Wenn Sie einen Artikel auf der eBay-Website einstellen, geben Sie grundsätzlich ein verbindliches Angebot zum Abschluss eines Vertrags über diesen Artikel ab und sind für die Angebotsdauer dieses Angebots gebunden. Es kann jedoch vorkommen, dass Sie ein Angebot vorzeitig beenden müssen, zum Beispiel, wenn Sie feststellen, dass Sie sich beim Einstellen des Artikels geirrt haben oder der zu verkaufende Artikel während der Angebotsdauer ohne Ihr Verschulden beschädigt wird oder verloren geht.
Vor dem Beenden eines Angebots gilt:
- Vergewissern Sie sich, dass Ihr Grund für das Beenden des Angebots gültig ist. […]“
Im Weiteren hieß es unter anderem:
„Angebot läuft noch länger als 12 Stunden
Wenn das Angebot noch 12 Stunden oder länger läuft, können Sie es ohne Einschränkungen vorzeitig beenden. Wenn zum Zeitpunkt der Beendung des Angebots Gebote für den Artikel vorliegen, werden Sie gefragt, ob Sie die Gebote streichen oder den Artikel an den Höchstbietenden verkaufen möchten. […]“
Der BGH kam angesichts dessen zu dem Ergebnis, dass dem Kläger ein Anspruch auf Schadensersatz statt der Leistung in Höhe von EUR 8.500,00 zusteht.
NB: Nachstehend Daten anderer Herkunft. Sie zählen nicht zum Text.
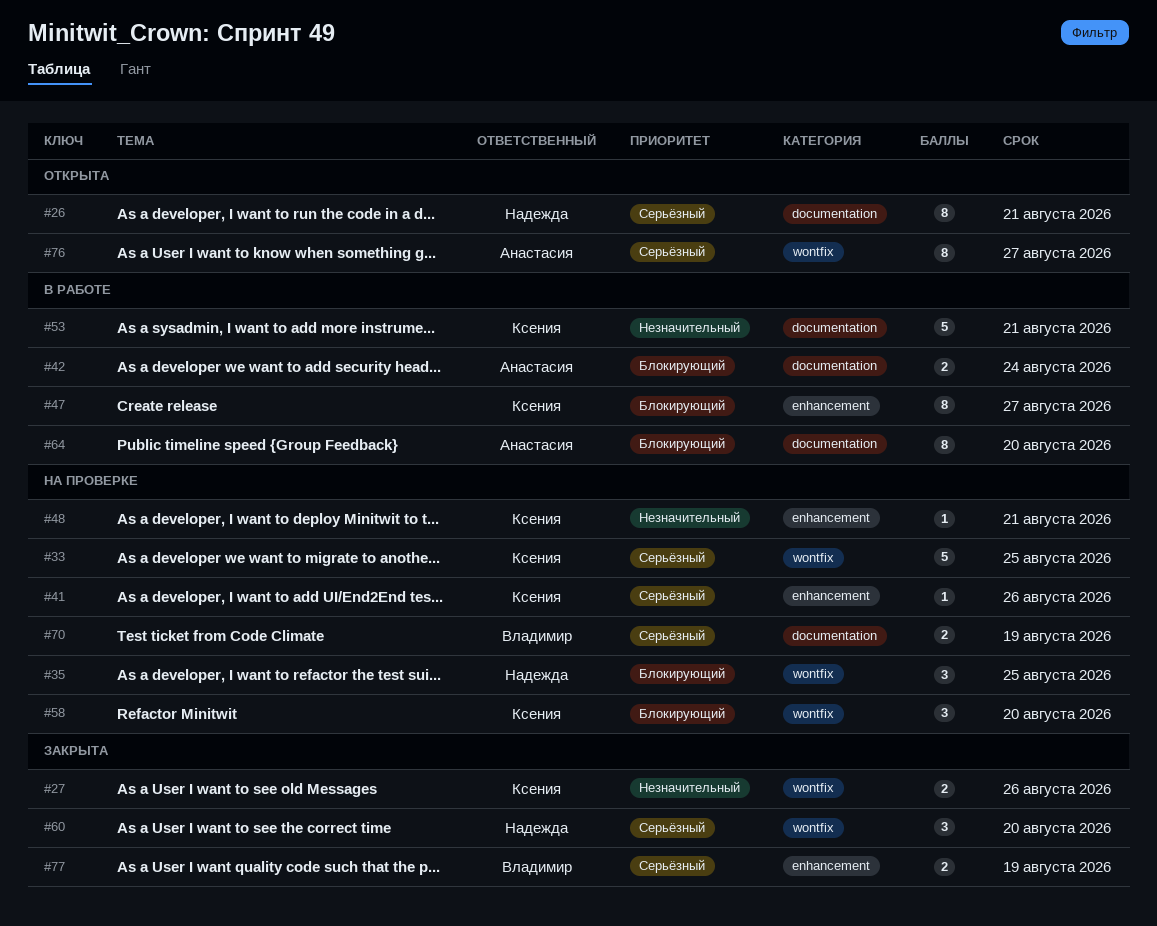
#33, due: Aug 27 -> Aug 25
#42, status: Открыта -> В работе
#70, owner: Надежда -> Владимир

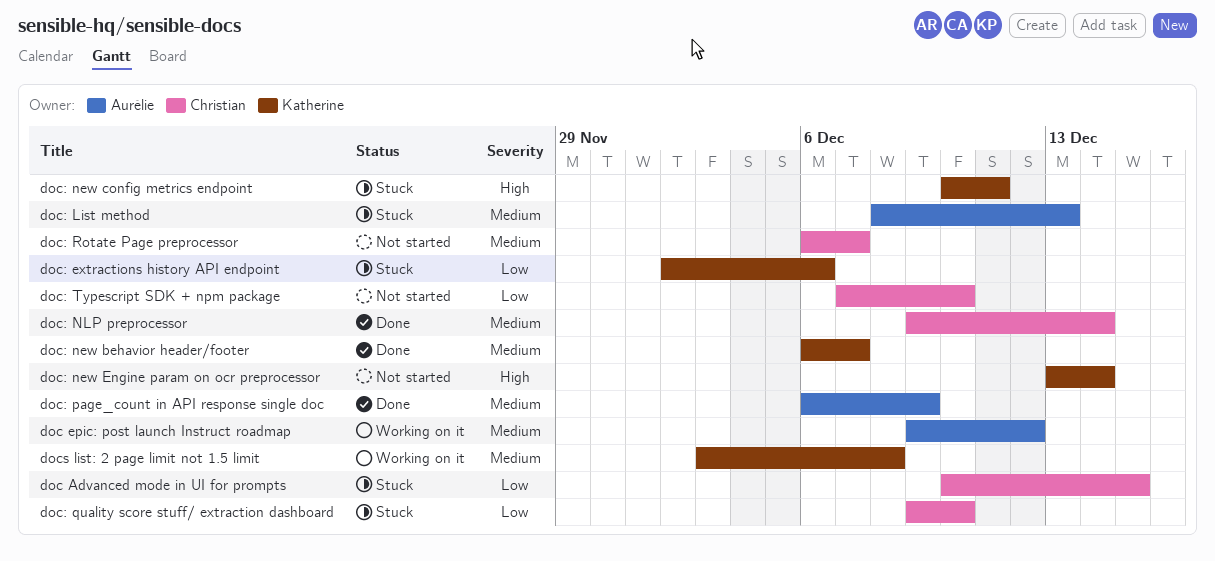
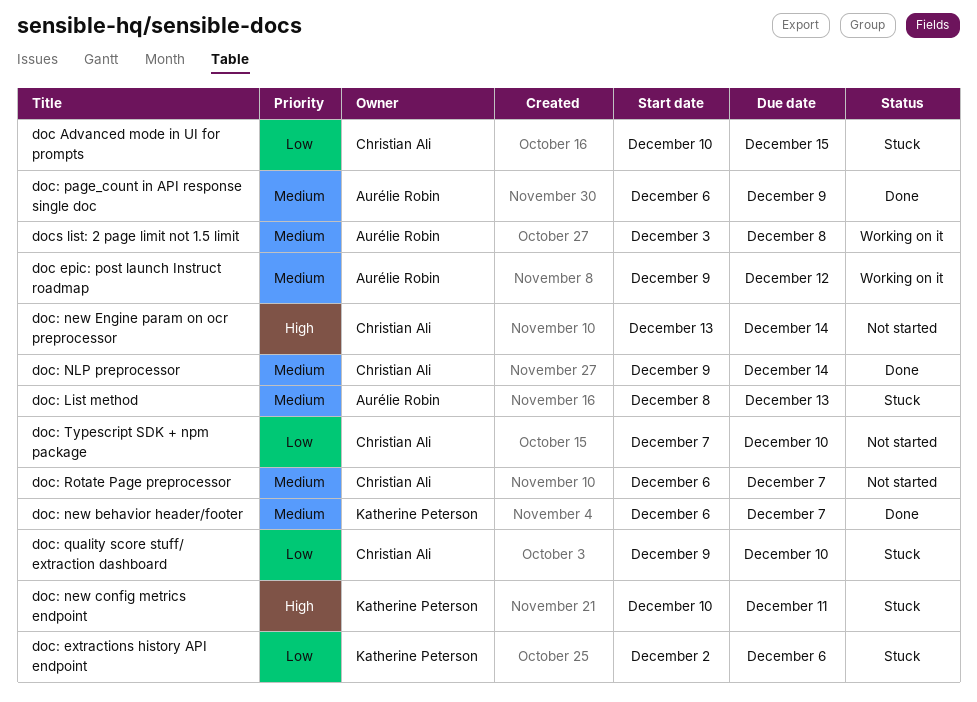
doc: new Engine param on ocr preprocessor, owner: Katherine Peterson -> Christian Ali
docs list: 2 page limit not 1.5 limit, owner: Katherine Peterson -> Aurélie Robin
Zwischen dem Kläger als Höchstbietendem und dem Beklagten ist ein Kaufvertrag über das Stromaggregat zum Preis von EUR 1,00 zustande gekommen.
Das Verkaufsangebot war aus Sicht des an der Auktion teilnehmenden Bieters dahin auszulegen, dass es nur unter dem Vorbehalt einer gemäß § 9 Nr. 11, § 10 Nr. 1 Satz 5 der eBay-AGB berechtigten Angebotsrücknahme stand. Keiner der dort benannten Gründe zur Rücknahme des Angebots lagen vor. Deshalb war das Angebot nicht unverbindlich. Denn aus den an § 9 Nr. 11 der eBay-AGB anknüpfenden „Weiteren Informationen“ lässt sich nicht entnehmen, dass ein Angebot ohne einen dazu berechtigenden Grund zurückgenommen werden darf. Das gilt auch dann, wenn die Auktion – wie hier – noch 12 Stunden oder länger läuft. Die „Weiteren Informationen“ sind lediglich als Ergänzung von § 9 Nr. 11 hinsichtlich der praktischen Durchführung der Angebotsrücknahme zu verstehen. Die – dem Geschäftsmodell einer eBay-Auktion zugrunde liegende – Bindung an das Angebot für die Dauer der Auktion soll dadurch nicht weiter eingeschränkt werden.